In essence, a workspace is some information at the root of a directory tree, a database (currently file-based, so also in the directory tree) of Resources, and a set of files associated with these resources.

Workspace Configuration

When the DMF is initialized, the workspace is given as a path to a directory. In that directory is a special file named config.yaml, that contains metadata about the workspace. The very existence of a file by that name is taken by the DMF code as an indication that the containing directory is a DMF workspace:

/path/to/dmf: Root DMF directory
 |
 +- config.yaml: Configuration file
 +- resourcedb.json: Resource metadata "database" (uses TinyDB)
 +- files: Data files for all resources

The configuration file is a YAML formatted file

The DMF configuration file defines the following key/value pairs:

_id
Unique identifier for the workspace. This is auto-generated by the library, of course.
name
Short name for the workspace.
description
Possibly longer text describing the workspace.
created
Date at which the workspace was created, as string in the ISO8601 format.
modified
Date at which the workspace was last modified, as string in the ISO8601 format.
htmldocs
Full path to the location of the built (not source) Sphinx HTML documentation for the idaes_dmf package. See DMF Help Configuration for more details.

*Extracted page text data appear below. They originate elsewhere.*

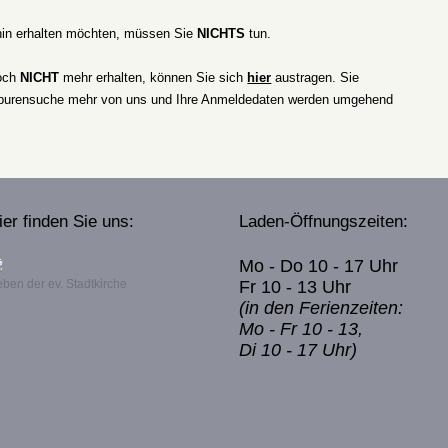
hin erhalten möchten, müssen Sie
NICHTS
tun.
doch
NICHT
mehr erhalten, können Sie sich
hier
austragen. Sie
urensuche mehr von uns und Ihre Anmeldedaten werden umgehend
ier finden Sie uns:
Laden-Öffnungszeiten:
Mo - Do 10 - 17 Uhr
ben der ev. Stadtkirche
Fr 10 - 13 Uhr
(in den Ferienzeiten:
Mo - Fr 10 - 13,
Di 10 - 17 Uhr)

There are many different possible “styles” of formatting a list of values in YAML, but we prefer the simple block-indented style, where the key is on its own line and the values are each indented with a dash:

_id: fe5372a7e51d498fb377da49704874eb
created: '2018-07-16 11:10:44'
description: A bottomless trashcan
modified: '2018-07-16 11:10:44'
name: Oscar the Grouch's Home
htmldocs:
- '{dmf_root}/doc/build/html/dmf'
- '{dmf_root}/doc/build/html/models'

Any paths in the workspace configuration, e.g., for the “htmldocs”, can use two special variables that will take on values relative to the workspace location. This avoids hardcoded paths and makes the workspace more portable across environments. {ws_root} will be replaces with the path to the workspace directory, and {dmf_root} will be replaced with the path to the (installed) DMF package.

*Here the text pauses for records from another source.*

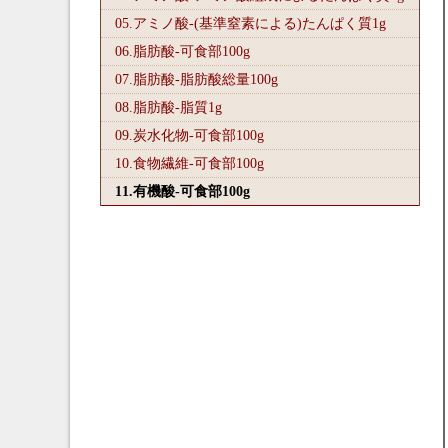
05.アミノ酸-(基準窒素による)たんぱく質1
g
06.脂肪酸-可食部100
g
07.脂肪酸-脂肪酸総量100
g
08.脂肪酸-脂質1
g
09.炭水化物-可食部100
g
10.食物繊維-可食部100
g
11.有機酸-可食部100
g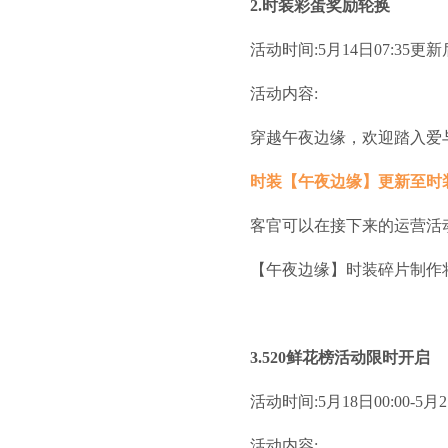
2.时装彩蛋奖励轮换
活动时间:5月14日07:35更新
活动内容:
穿越午夜边缘，欢迎踏入爱
时装【午夜边缘】更新至时
客官可以在接下来的运营活
【午夜边缘】时装碎片制作
3.520鲜花榜活动限时开启
活动时间:5月18日00:00-5月21
活动内容:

The config.yaml file will allow keys and values it does not know about. These will be accessible, loaded into a Python dictionary, via the meta attribute on the Workspace instance. This may be useful for passing additional user-defined information into the DMF at startup.

CONF_CREATED = 'created'

Configuration field for created date

CONF_DESC = 'description'

Configuration field for description

CONF_MODIFIED = 'modified'

Configuration field for modified date

CONF_NAME = 'name'

Configuration field for name

ID_FIELD = '_id'

Name of ID field

WORKSPACE_CONFIG = 'config.yaml'

Name of configuration file placed in WORKSPACE_DIR

description
get_doc_paths()[source]

Get paths to generated HTML Sphinx docs.

Returns:(list) Paths or empty list if not found.
meta

Get metadata.

This reads and parses the configuration. Therefore, one way to force a config refresh is to simply refer to this property, e.g.:

dmf = DMF(path='my-workspace')
#  ... do stuff that alters the config ...
dmf.meta  # re-read/parse the config
Returns:(dict) Metadata for this workspace.
name
root

Root path for this workspace. This is the path containing the configuration file.

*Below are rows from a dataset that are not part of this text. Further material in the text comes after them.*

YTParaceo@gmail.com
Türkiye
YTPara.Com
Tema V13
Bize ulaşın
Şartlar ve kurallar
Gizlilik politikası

set_meta(values, remove=None)[source]

Update metadata with new values.

Parameters:
  • values (dict) – Values to add or change
  • remove (list) – Keys of values to remove.
wsid

Get workspace identifier (from config file).

Returns:Unique identifier.
Return type:str
class idaes.dmf.workspace.WorkspaceConfig[source]

Bases: object

DEFAULTS = {'array': [], 'boolean': False, 'number': 0, 'string': ''}
get_fields(only_defaults=False)[source]

Get all possible metadata fields for workspace config.

These values come out of the configuration schema. Keys starting with a leading underscore, like ‘_id’, are skipped.

Parameters:only_defaults – Only include fields that have a default value in the schema.
Returns:
Keys are field name, values are (field description, value).
The ‘value’ gives a default value. Its type is either a list, a number, bool, or a string; the list may be empty.
Return type:dict
idaes.dmf.workspace.find_workspaces(root)[source]

Find workspaces at or below ‘root’.

Parameters:root – Path to start at
Returns:List of paths, which are all workspace roots.